The strain of E. coli that is most commonly responsible for foodborne illnesses, with gastrointestinal problems, is O157:H7. This particular strain is believed to affect as much as 73. 000 people in the United States each year. Out of that number, two thousand patients require hospitalization and 91 cases end in death.

The E. coli O157:H7 strain is more dangerous than other E. coli strains that may affect humans, mostly because of a powerful toxin it releases in the gastrointestinal tract.

Signs and symptoms of foodborne E. coli illness

First signs and symptoms of O157:H7 strain, which is a foodborne strain, start several hours or one day after consuming contaminated foods. The initial symptoms include abdominal cramps, which can be quite intense, and frequent and very watery diarrhea, sometimes with traces of blood in it. Diarrhea often becomes very severe and leads to dehydration.

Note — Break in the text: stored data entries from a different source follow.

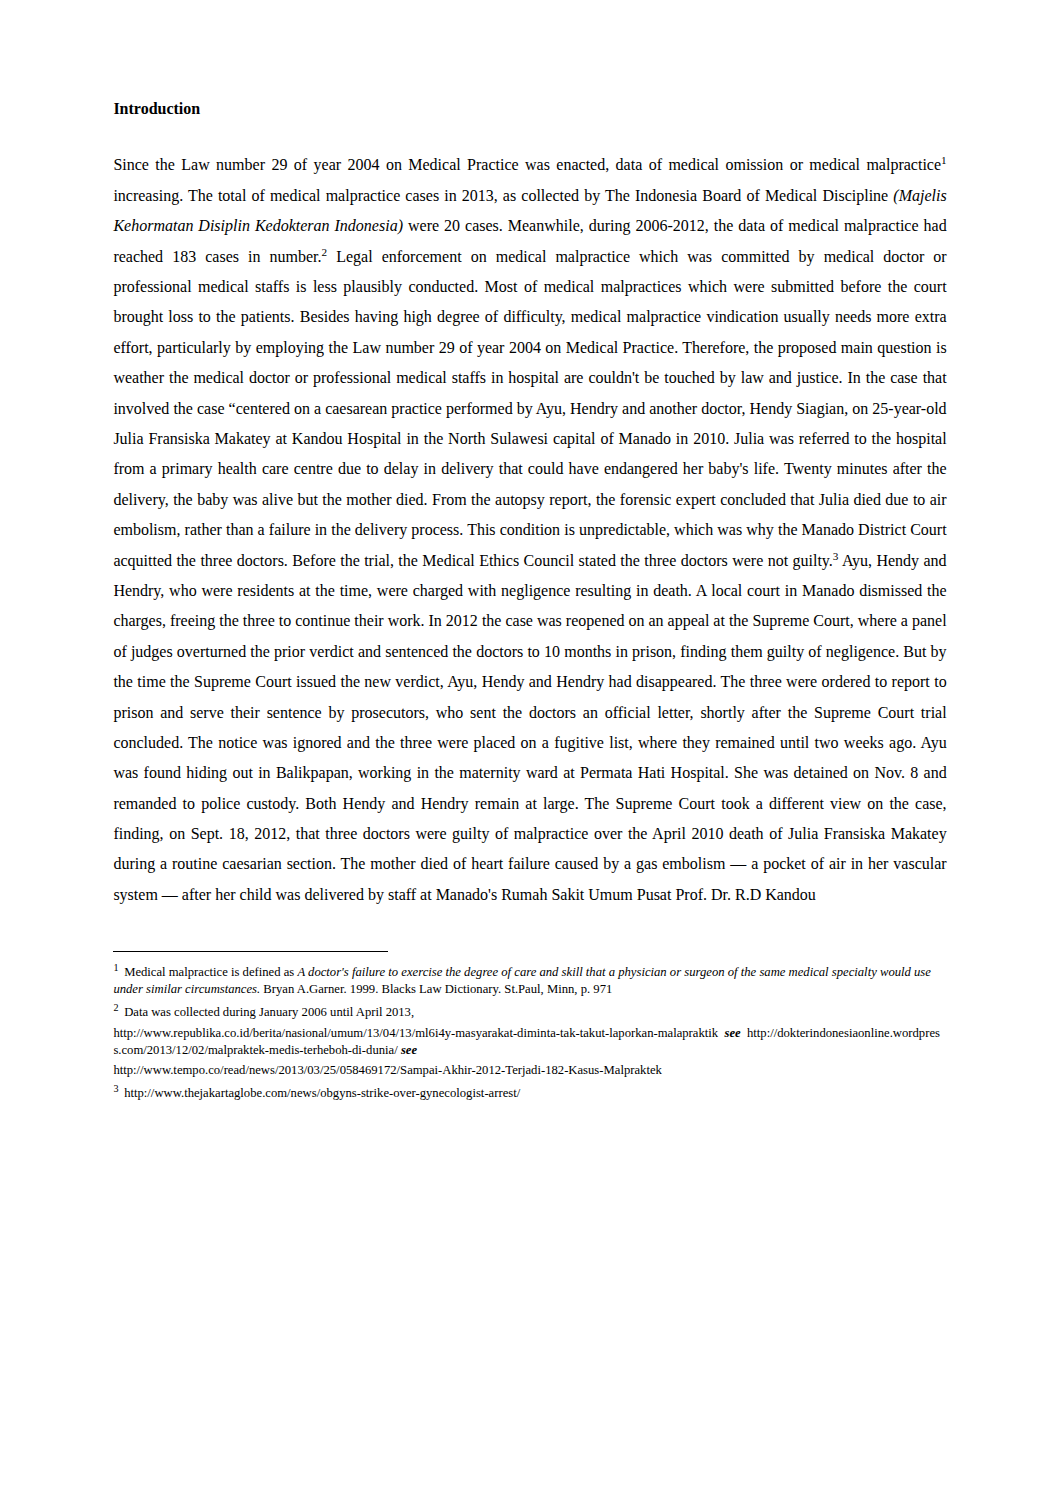Introduction
Since the Law number 29 of year 2004 on Medical Practice was enacted, data of medical omission or medical malpractice1 increasing. The total of medical malpractice cases in 2013, as collected by The Indonesia Board of Medical Discipline (Majelis Kehormatan Disiplin Kedokteran Indonesia) were 20 cases. Meanwhile, during 2006-2012, the data of medical malpractice had reached 183 cases in number.2 Legal enforcement on medical malpractice which was committed by medical doctor or professional medical staffs is less plausibly conducted. Most of medical malpractices which were submitted before the court brought loss to the patients. Besides having high degree of difficulty, medical malpractice vindication usually needs more extra effort, particularly by employing the Law number 29 of year 2004 on Medical Practice. Therefore, the proposed main question is weather the medical doctor or professional medical staffs in hospital are couldn't be touched by law and justice. In the case that involved the case “centered on a caesarean practice performed by Ayu, Hendry and another doctor, Hendy Siagian, on 25-year-old Julia Fransiska Makatey at Kandou Hospital in the North Sulawesi capital of Manado in 2010. Julia was referred to the hospital from a primary health care centre due to delay in delivery that could have endangered her baby's life. Twenty minutes after the delivery, the baby was alive but the mother died. From the autopsy report, the forensic expert concluded that Julia died due to air embolism, rather than a failure in the delivery process. This condition is unpredictable, which was why the Manado District Court acquitted the three doctors. Before the trial, the Medical Ethics Council stated the three doctors were not guilty.3 Ayu, Hendy and Hendry, who were residents at the time, were charged with negligence resulting in death. A local court in Manado dismissed the charges, freeing the three to continue their work. In 2012 the case was reopened on an appeal at the Supreme Court, where a panel of judges overturned the prior verdict and sentenced the doctors to 10 months in prison, finding them guilty of negligence. But by the time the Supreme Court issued the new verdict, Ayu, Hendy and Hendry had disappeared. The three were ordered to report to prison and serve their sentence by prosecutors, who sent the doctors an official letter, shortly after the Supreme Court trial concluded. The notice was ignored and the three were placed on a fugitive list, where they remained until two weeks ago. Ayu was found hiding out in Balikpapan, working in the maternity ward at Permata Hati Hospital. She was detained on Nov. 8 and remanded to police custody. Both Hendy and Hendry remain at large. The Supreme Court took a different view on the case, finding, on Sept. 18, 2012, that three doctors were guilty of malpractice over the April 2010 death of Julia Fransiska Makatey during a routine caesarian section. The mother died of heart failure caused by a gas embolism — a pocket of air in her vascular system — after her child was delivered by staff at Manado's Rumah Sakit Umum Pusat Prof. Dr. R.D Kandou
1 Medical malpractice is defined as A doctor's failure to exercise the degree of care and skill that a physician or surgeon of the same medical specialty would use under similar circumstances. Bryan A.Garner. 1999. Blacks Law Dictionary. St.Paul, Minn, p. 971
2 Data was collected during January 2006 until April 2013,
http://www.republika.co.id/berita/nasional/umum/13/04/13/ml6i4y-masyarakat-diminta-tak-takut-laporkan-malapraktik see http://dokterindonesiaonline.wordpress.com/2013/12/02/malpraktek-medis-terheboh-di-dunia/ see
http://www.tempo.co/read/news/2013/03/25/058469172/Sampai-Akhir-2012-Terjadi-182-Kasus-Malpraktek
3 http://www.thejakartaglobe.com/news/obgyns-strike-over-gynecologist-arrest/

Some patients exhibit no symptoms at all, or their symptoms are very mild and confused with the so-called stomach flu. In most cases the symptoms stop within five to ten days.

The typical symptoms of foodborne E. coli are not very dangerous, especially if dehydration is prevented with appropriate intake of fluids. However, in some cases certain complications develop and they can be quite dangerous.

Hemolytic uremic syndrome

In about two to seven percent of cases, patients develop hemolytic uremic syndrome, characterized by destruction of red blood cells, damage to the blood vessels and kidney failure. Persons who are at higher risk of hemolytic uremic syndrome are children and older people.

A similar syndrome called thrombotic thrombocytopenic purpura, with anemia, low platelet count and potential kidney failure is another possible complication from foodborne E. coli, usually affecting the adults.


The infection with E. coli O157:H7 is diagnosed basing on the laboratory tests which check for the presence of this bacterial strain in the stool. As for the treatment, in most cases antibiotics are not necessary, although many practitioners prefer prescribing a short course of antibiotics just in case. On the other hand, some experts believe that prescribing antibiotics for E. coli will not only do nothing for the course of the illness but it will also increase the risk of kidney complications.